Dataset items
Start of Block

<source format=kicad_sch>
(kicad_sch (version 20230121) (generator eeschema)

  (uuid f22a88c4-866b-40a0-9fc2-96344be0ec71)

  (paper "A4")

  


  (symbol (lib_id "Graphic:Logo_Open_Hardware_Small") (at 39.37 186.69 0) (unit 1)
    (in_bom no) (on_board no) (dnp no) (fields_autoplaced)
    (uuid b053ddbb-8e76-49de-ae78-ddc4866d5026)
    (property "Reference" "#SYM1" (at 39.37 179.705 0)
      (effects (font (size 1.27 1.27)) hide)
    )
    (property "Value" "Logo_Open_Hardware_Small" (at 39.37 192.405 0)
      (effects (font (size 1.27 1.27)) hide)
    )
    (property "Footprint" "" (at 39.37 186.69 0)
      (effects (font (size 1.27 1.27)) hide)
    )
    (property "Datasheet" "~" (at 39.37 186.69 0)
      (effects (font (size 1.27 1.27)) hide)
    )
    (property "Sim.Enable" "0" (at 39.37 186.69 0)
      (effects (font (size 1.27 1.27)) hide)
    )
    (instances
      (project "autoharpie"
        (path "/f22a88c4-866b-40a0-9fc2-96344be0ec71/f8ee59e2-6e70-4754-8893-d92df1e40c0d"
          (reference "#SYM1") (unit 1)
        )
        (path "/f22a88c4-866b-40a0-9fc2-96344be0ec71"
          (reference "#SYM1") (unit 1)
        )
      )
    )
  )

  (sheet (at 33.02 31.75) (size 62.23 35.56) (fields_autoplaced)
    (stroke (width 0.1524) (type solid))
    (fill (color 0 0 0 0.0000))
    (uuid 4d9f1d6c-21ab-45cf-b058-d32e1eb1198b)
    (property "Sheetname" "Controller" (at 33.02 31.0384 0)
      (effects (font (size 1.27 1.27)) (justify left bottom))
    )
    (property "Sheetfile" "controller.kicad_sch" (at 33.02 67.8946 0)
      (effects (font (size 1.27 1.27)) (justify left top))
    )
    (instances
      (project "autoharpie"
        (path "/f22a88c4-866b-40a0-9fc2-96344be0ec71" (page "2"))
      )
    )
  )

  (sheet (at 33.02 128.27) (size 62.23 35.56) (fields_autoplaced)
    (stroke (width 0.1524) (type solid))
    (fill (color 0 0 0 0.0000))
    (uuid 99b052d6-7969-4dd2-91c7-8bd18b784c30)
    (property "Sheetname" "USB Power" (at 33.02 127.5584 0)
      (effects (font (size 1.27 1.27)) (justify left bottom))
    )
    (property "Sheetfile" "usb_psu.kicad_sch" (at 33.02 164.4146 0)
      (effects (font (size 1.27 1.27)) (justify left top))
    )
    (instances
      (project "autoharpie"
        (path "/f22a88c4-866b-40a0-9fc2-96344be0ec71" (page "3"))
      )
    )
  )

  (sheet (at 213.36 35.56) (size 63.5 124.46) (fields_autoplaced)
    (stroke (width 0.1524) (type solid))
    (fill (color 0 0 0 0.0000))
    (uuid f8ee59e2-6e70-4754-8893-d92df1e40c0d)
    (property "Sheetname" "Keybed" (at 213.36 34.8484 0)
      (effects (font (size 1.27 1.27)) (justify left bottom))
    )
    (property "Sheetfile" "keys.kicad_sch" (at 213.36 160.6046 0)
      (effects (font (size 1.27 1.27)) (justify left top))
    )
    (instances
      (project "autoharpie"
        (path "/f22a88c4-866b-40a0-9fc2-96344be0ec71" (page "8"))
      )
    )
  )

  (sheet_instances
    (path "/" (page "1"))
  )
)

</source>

End of Block
Start of Block

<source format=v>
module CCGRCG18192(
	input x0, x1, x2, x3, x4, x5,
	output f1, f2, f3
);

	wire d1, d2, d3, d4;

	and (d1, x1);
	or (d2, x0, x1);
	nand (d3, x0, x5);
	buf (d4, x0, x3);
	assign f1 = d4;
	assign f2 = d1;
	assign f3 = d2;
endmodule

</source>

End of Block
Start of Block

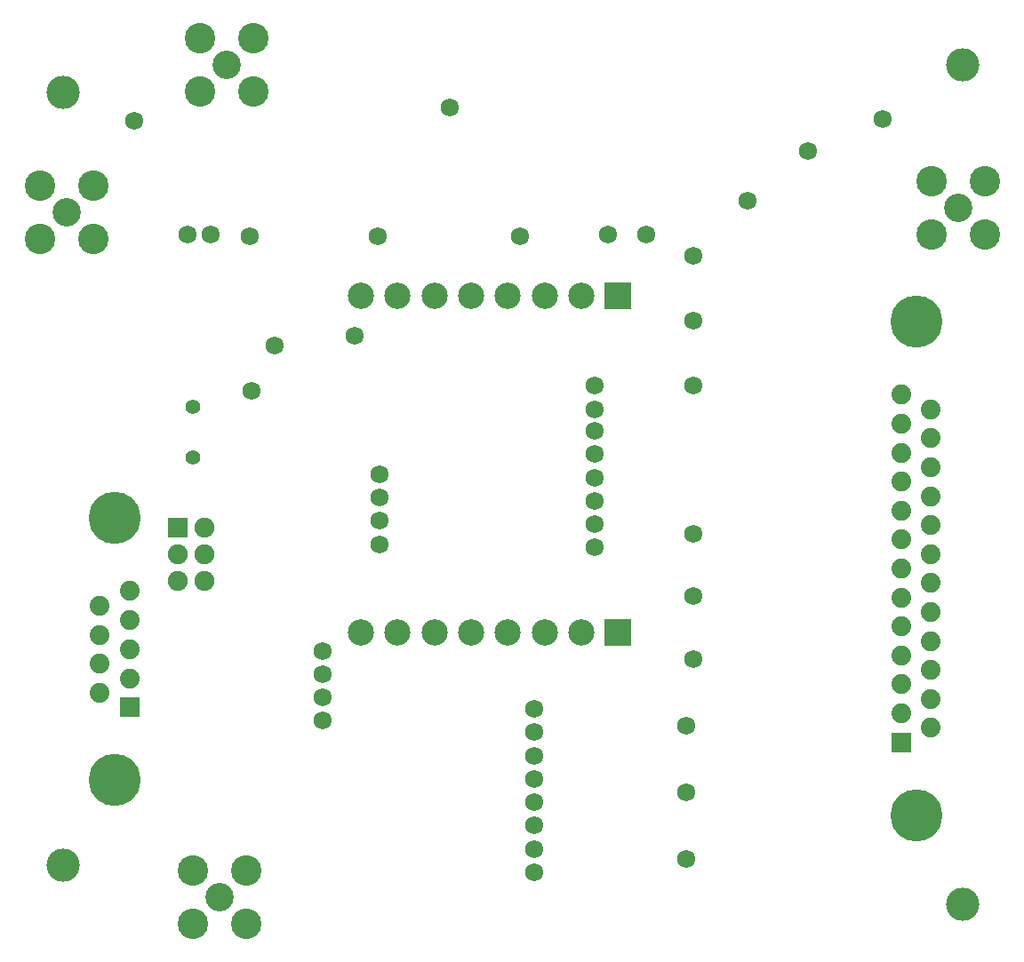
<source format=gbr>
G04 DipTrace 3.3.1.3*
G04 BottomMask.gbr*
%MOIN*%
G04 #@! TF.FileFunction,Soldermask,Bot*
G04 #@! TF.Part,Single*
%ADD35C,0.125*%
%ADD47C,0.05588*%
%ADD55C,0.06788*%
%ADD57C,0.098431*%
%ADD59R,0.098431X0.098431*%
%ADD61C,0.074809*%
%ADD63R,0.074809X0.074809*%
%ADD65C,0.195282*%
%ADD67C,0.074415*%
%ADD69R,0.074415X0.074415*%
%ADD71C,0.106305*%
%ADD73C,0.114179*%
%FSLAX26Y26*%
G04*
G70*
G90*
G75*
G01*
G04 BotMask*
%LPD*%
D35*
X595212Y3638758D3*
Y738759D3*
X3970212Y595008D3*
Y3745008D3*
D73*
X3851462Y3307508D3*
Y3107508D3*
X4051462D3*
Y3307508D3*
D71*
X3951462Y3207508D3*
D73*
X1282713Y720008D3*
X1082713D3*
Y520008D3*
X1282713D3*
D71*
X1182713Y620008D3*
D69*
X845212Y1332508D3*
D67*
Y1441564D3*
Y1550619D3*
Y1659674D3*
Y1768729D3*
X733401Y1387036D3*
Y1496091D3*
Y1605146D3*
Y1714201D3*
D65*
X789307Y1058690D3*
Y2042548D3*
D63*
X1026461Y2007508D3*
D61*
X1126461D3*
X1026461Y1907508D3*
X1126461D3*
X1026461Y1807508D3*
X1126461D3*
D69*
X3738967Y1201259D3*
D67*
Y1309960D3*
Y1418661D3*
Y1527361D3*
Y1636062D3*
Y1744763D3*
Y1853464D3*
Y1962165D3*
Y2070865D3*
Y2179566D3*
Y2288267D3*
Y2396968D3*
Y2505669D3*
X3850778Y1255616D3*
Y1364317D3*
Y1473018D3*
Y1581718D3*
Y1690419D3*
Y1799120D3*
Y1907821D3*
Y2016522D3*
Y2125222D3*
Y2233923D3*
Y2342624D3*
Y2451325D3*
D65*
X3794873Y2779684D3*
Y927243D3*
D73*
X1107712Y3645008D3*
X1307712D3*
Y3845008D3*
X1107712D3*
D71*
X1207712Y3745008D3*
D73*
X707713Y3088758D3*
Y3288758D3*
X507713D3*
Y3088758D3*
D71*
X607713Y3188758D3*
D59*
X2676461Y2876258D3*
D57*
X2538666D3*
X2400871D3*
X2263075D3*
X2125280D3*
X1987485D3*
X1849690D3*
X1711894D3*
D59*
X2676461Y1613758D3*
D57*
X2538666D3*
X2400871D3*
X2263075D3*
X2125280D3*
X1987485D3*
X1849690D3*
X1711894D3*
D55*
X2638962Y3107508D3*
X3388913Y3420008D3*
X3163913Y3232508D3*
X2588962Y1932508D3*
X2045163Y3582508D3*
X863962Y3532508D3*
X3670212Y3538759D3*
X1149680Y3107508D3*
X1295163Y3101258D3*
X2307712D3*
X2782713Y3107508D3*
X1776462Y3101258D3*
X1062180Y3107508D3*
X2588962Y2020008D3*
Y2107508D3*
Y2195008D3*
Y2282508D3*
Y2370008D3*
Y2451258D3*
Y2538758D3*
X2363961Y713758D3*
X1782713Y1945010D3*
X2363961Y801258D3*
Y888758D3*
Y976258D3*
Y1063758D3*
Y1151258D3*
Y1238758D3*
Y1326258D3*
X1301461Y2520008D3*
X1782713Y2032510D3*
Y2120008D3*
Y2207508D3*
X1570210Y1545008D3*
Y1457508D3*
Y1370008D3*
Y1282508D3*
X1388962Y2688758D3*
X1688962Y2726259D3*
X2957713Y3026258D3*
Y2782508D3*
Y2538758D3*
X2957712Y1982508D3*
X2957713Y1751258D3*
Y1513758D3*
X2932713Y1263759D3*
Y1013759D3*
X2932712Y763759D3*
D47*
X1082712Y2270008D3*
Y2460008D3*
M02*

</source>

End of Block

Take each line above that holds the string "page" and copy it.

Task answer:
        (path "/f22a88c4-866b-40a0-9fc2-96344be0ec71" (page "2"))
        (path "/f22a88c4-866b-40a0-9fc2-96344be0ec71" (page "3"))
        (path "/f22a88c4-866b-40a0-9fc2-96344be0ec71" (page "8"))
    (path "/" (page "1"))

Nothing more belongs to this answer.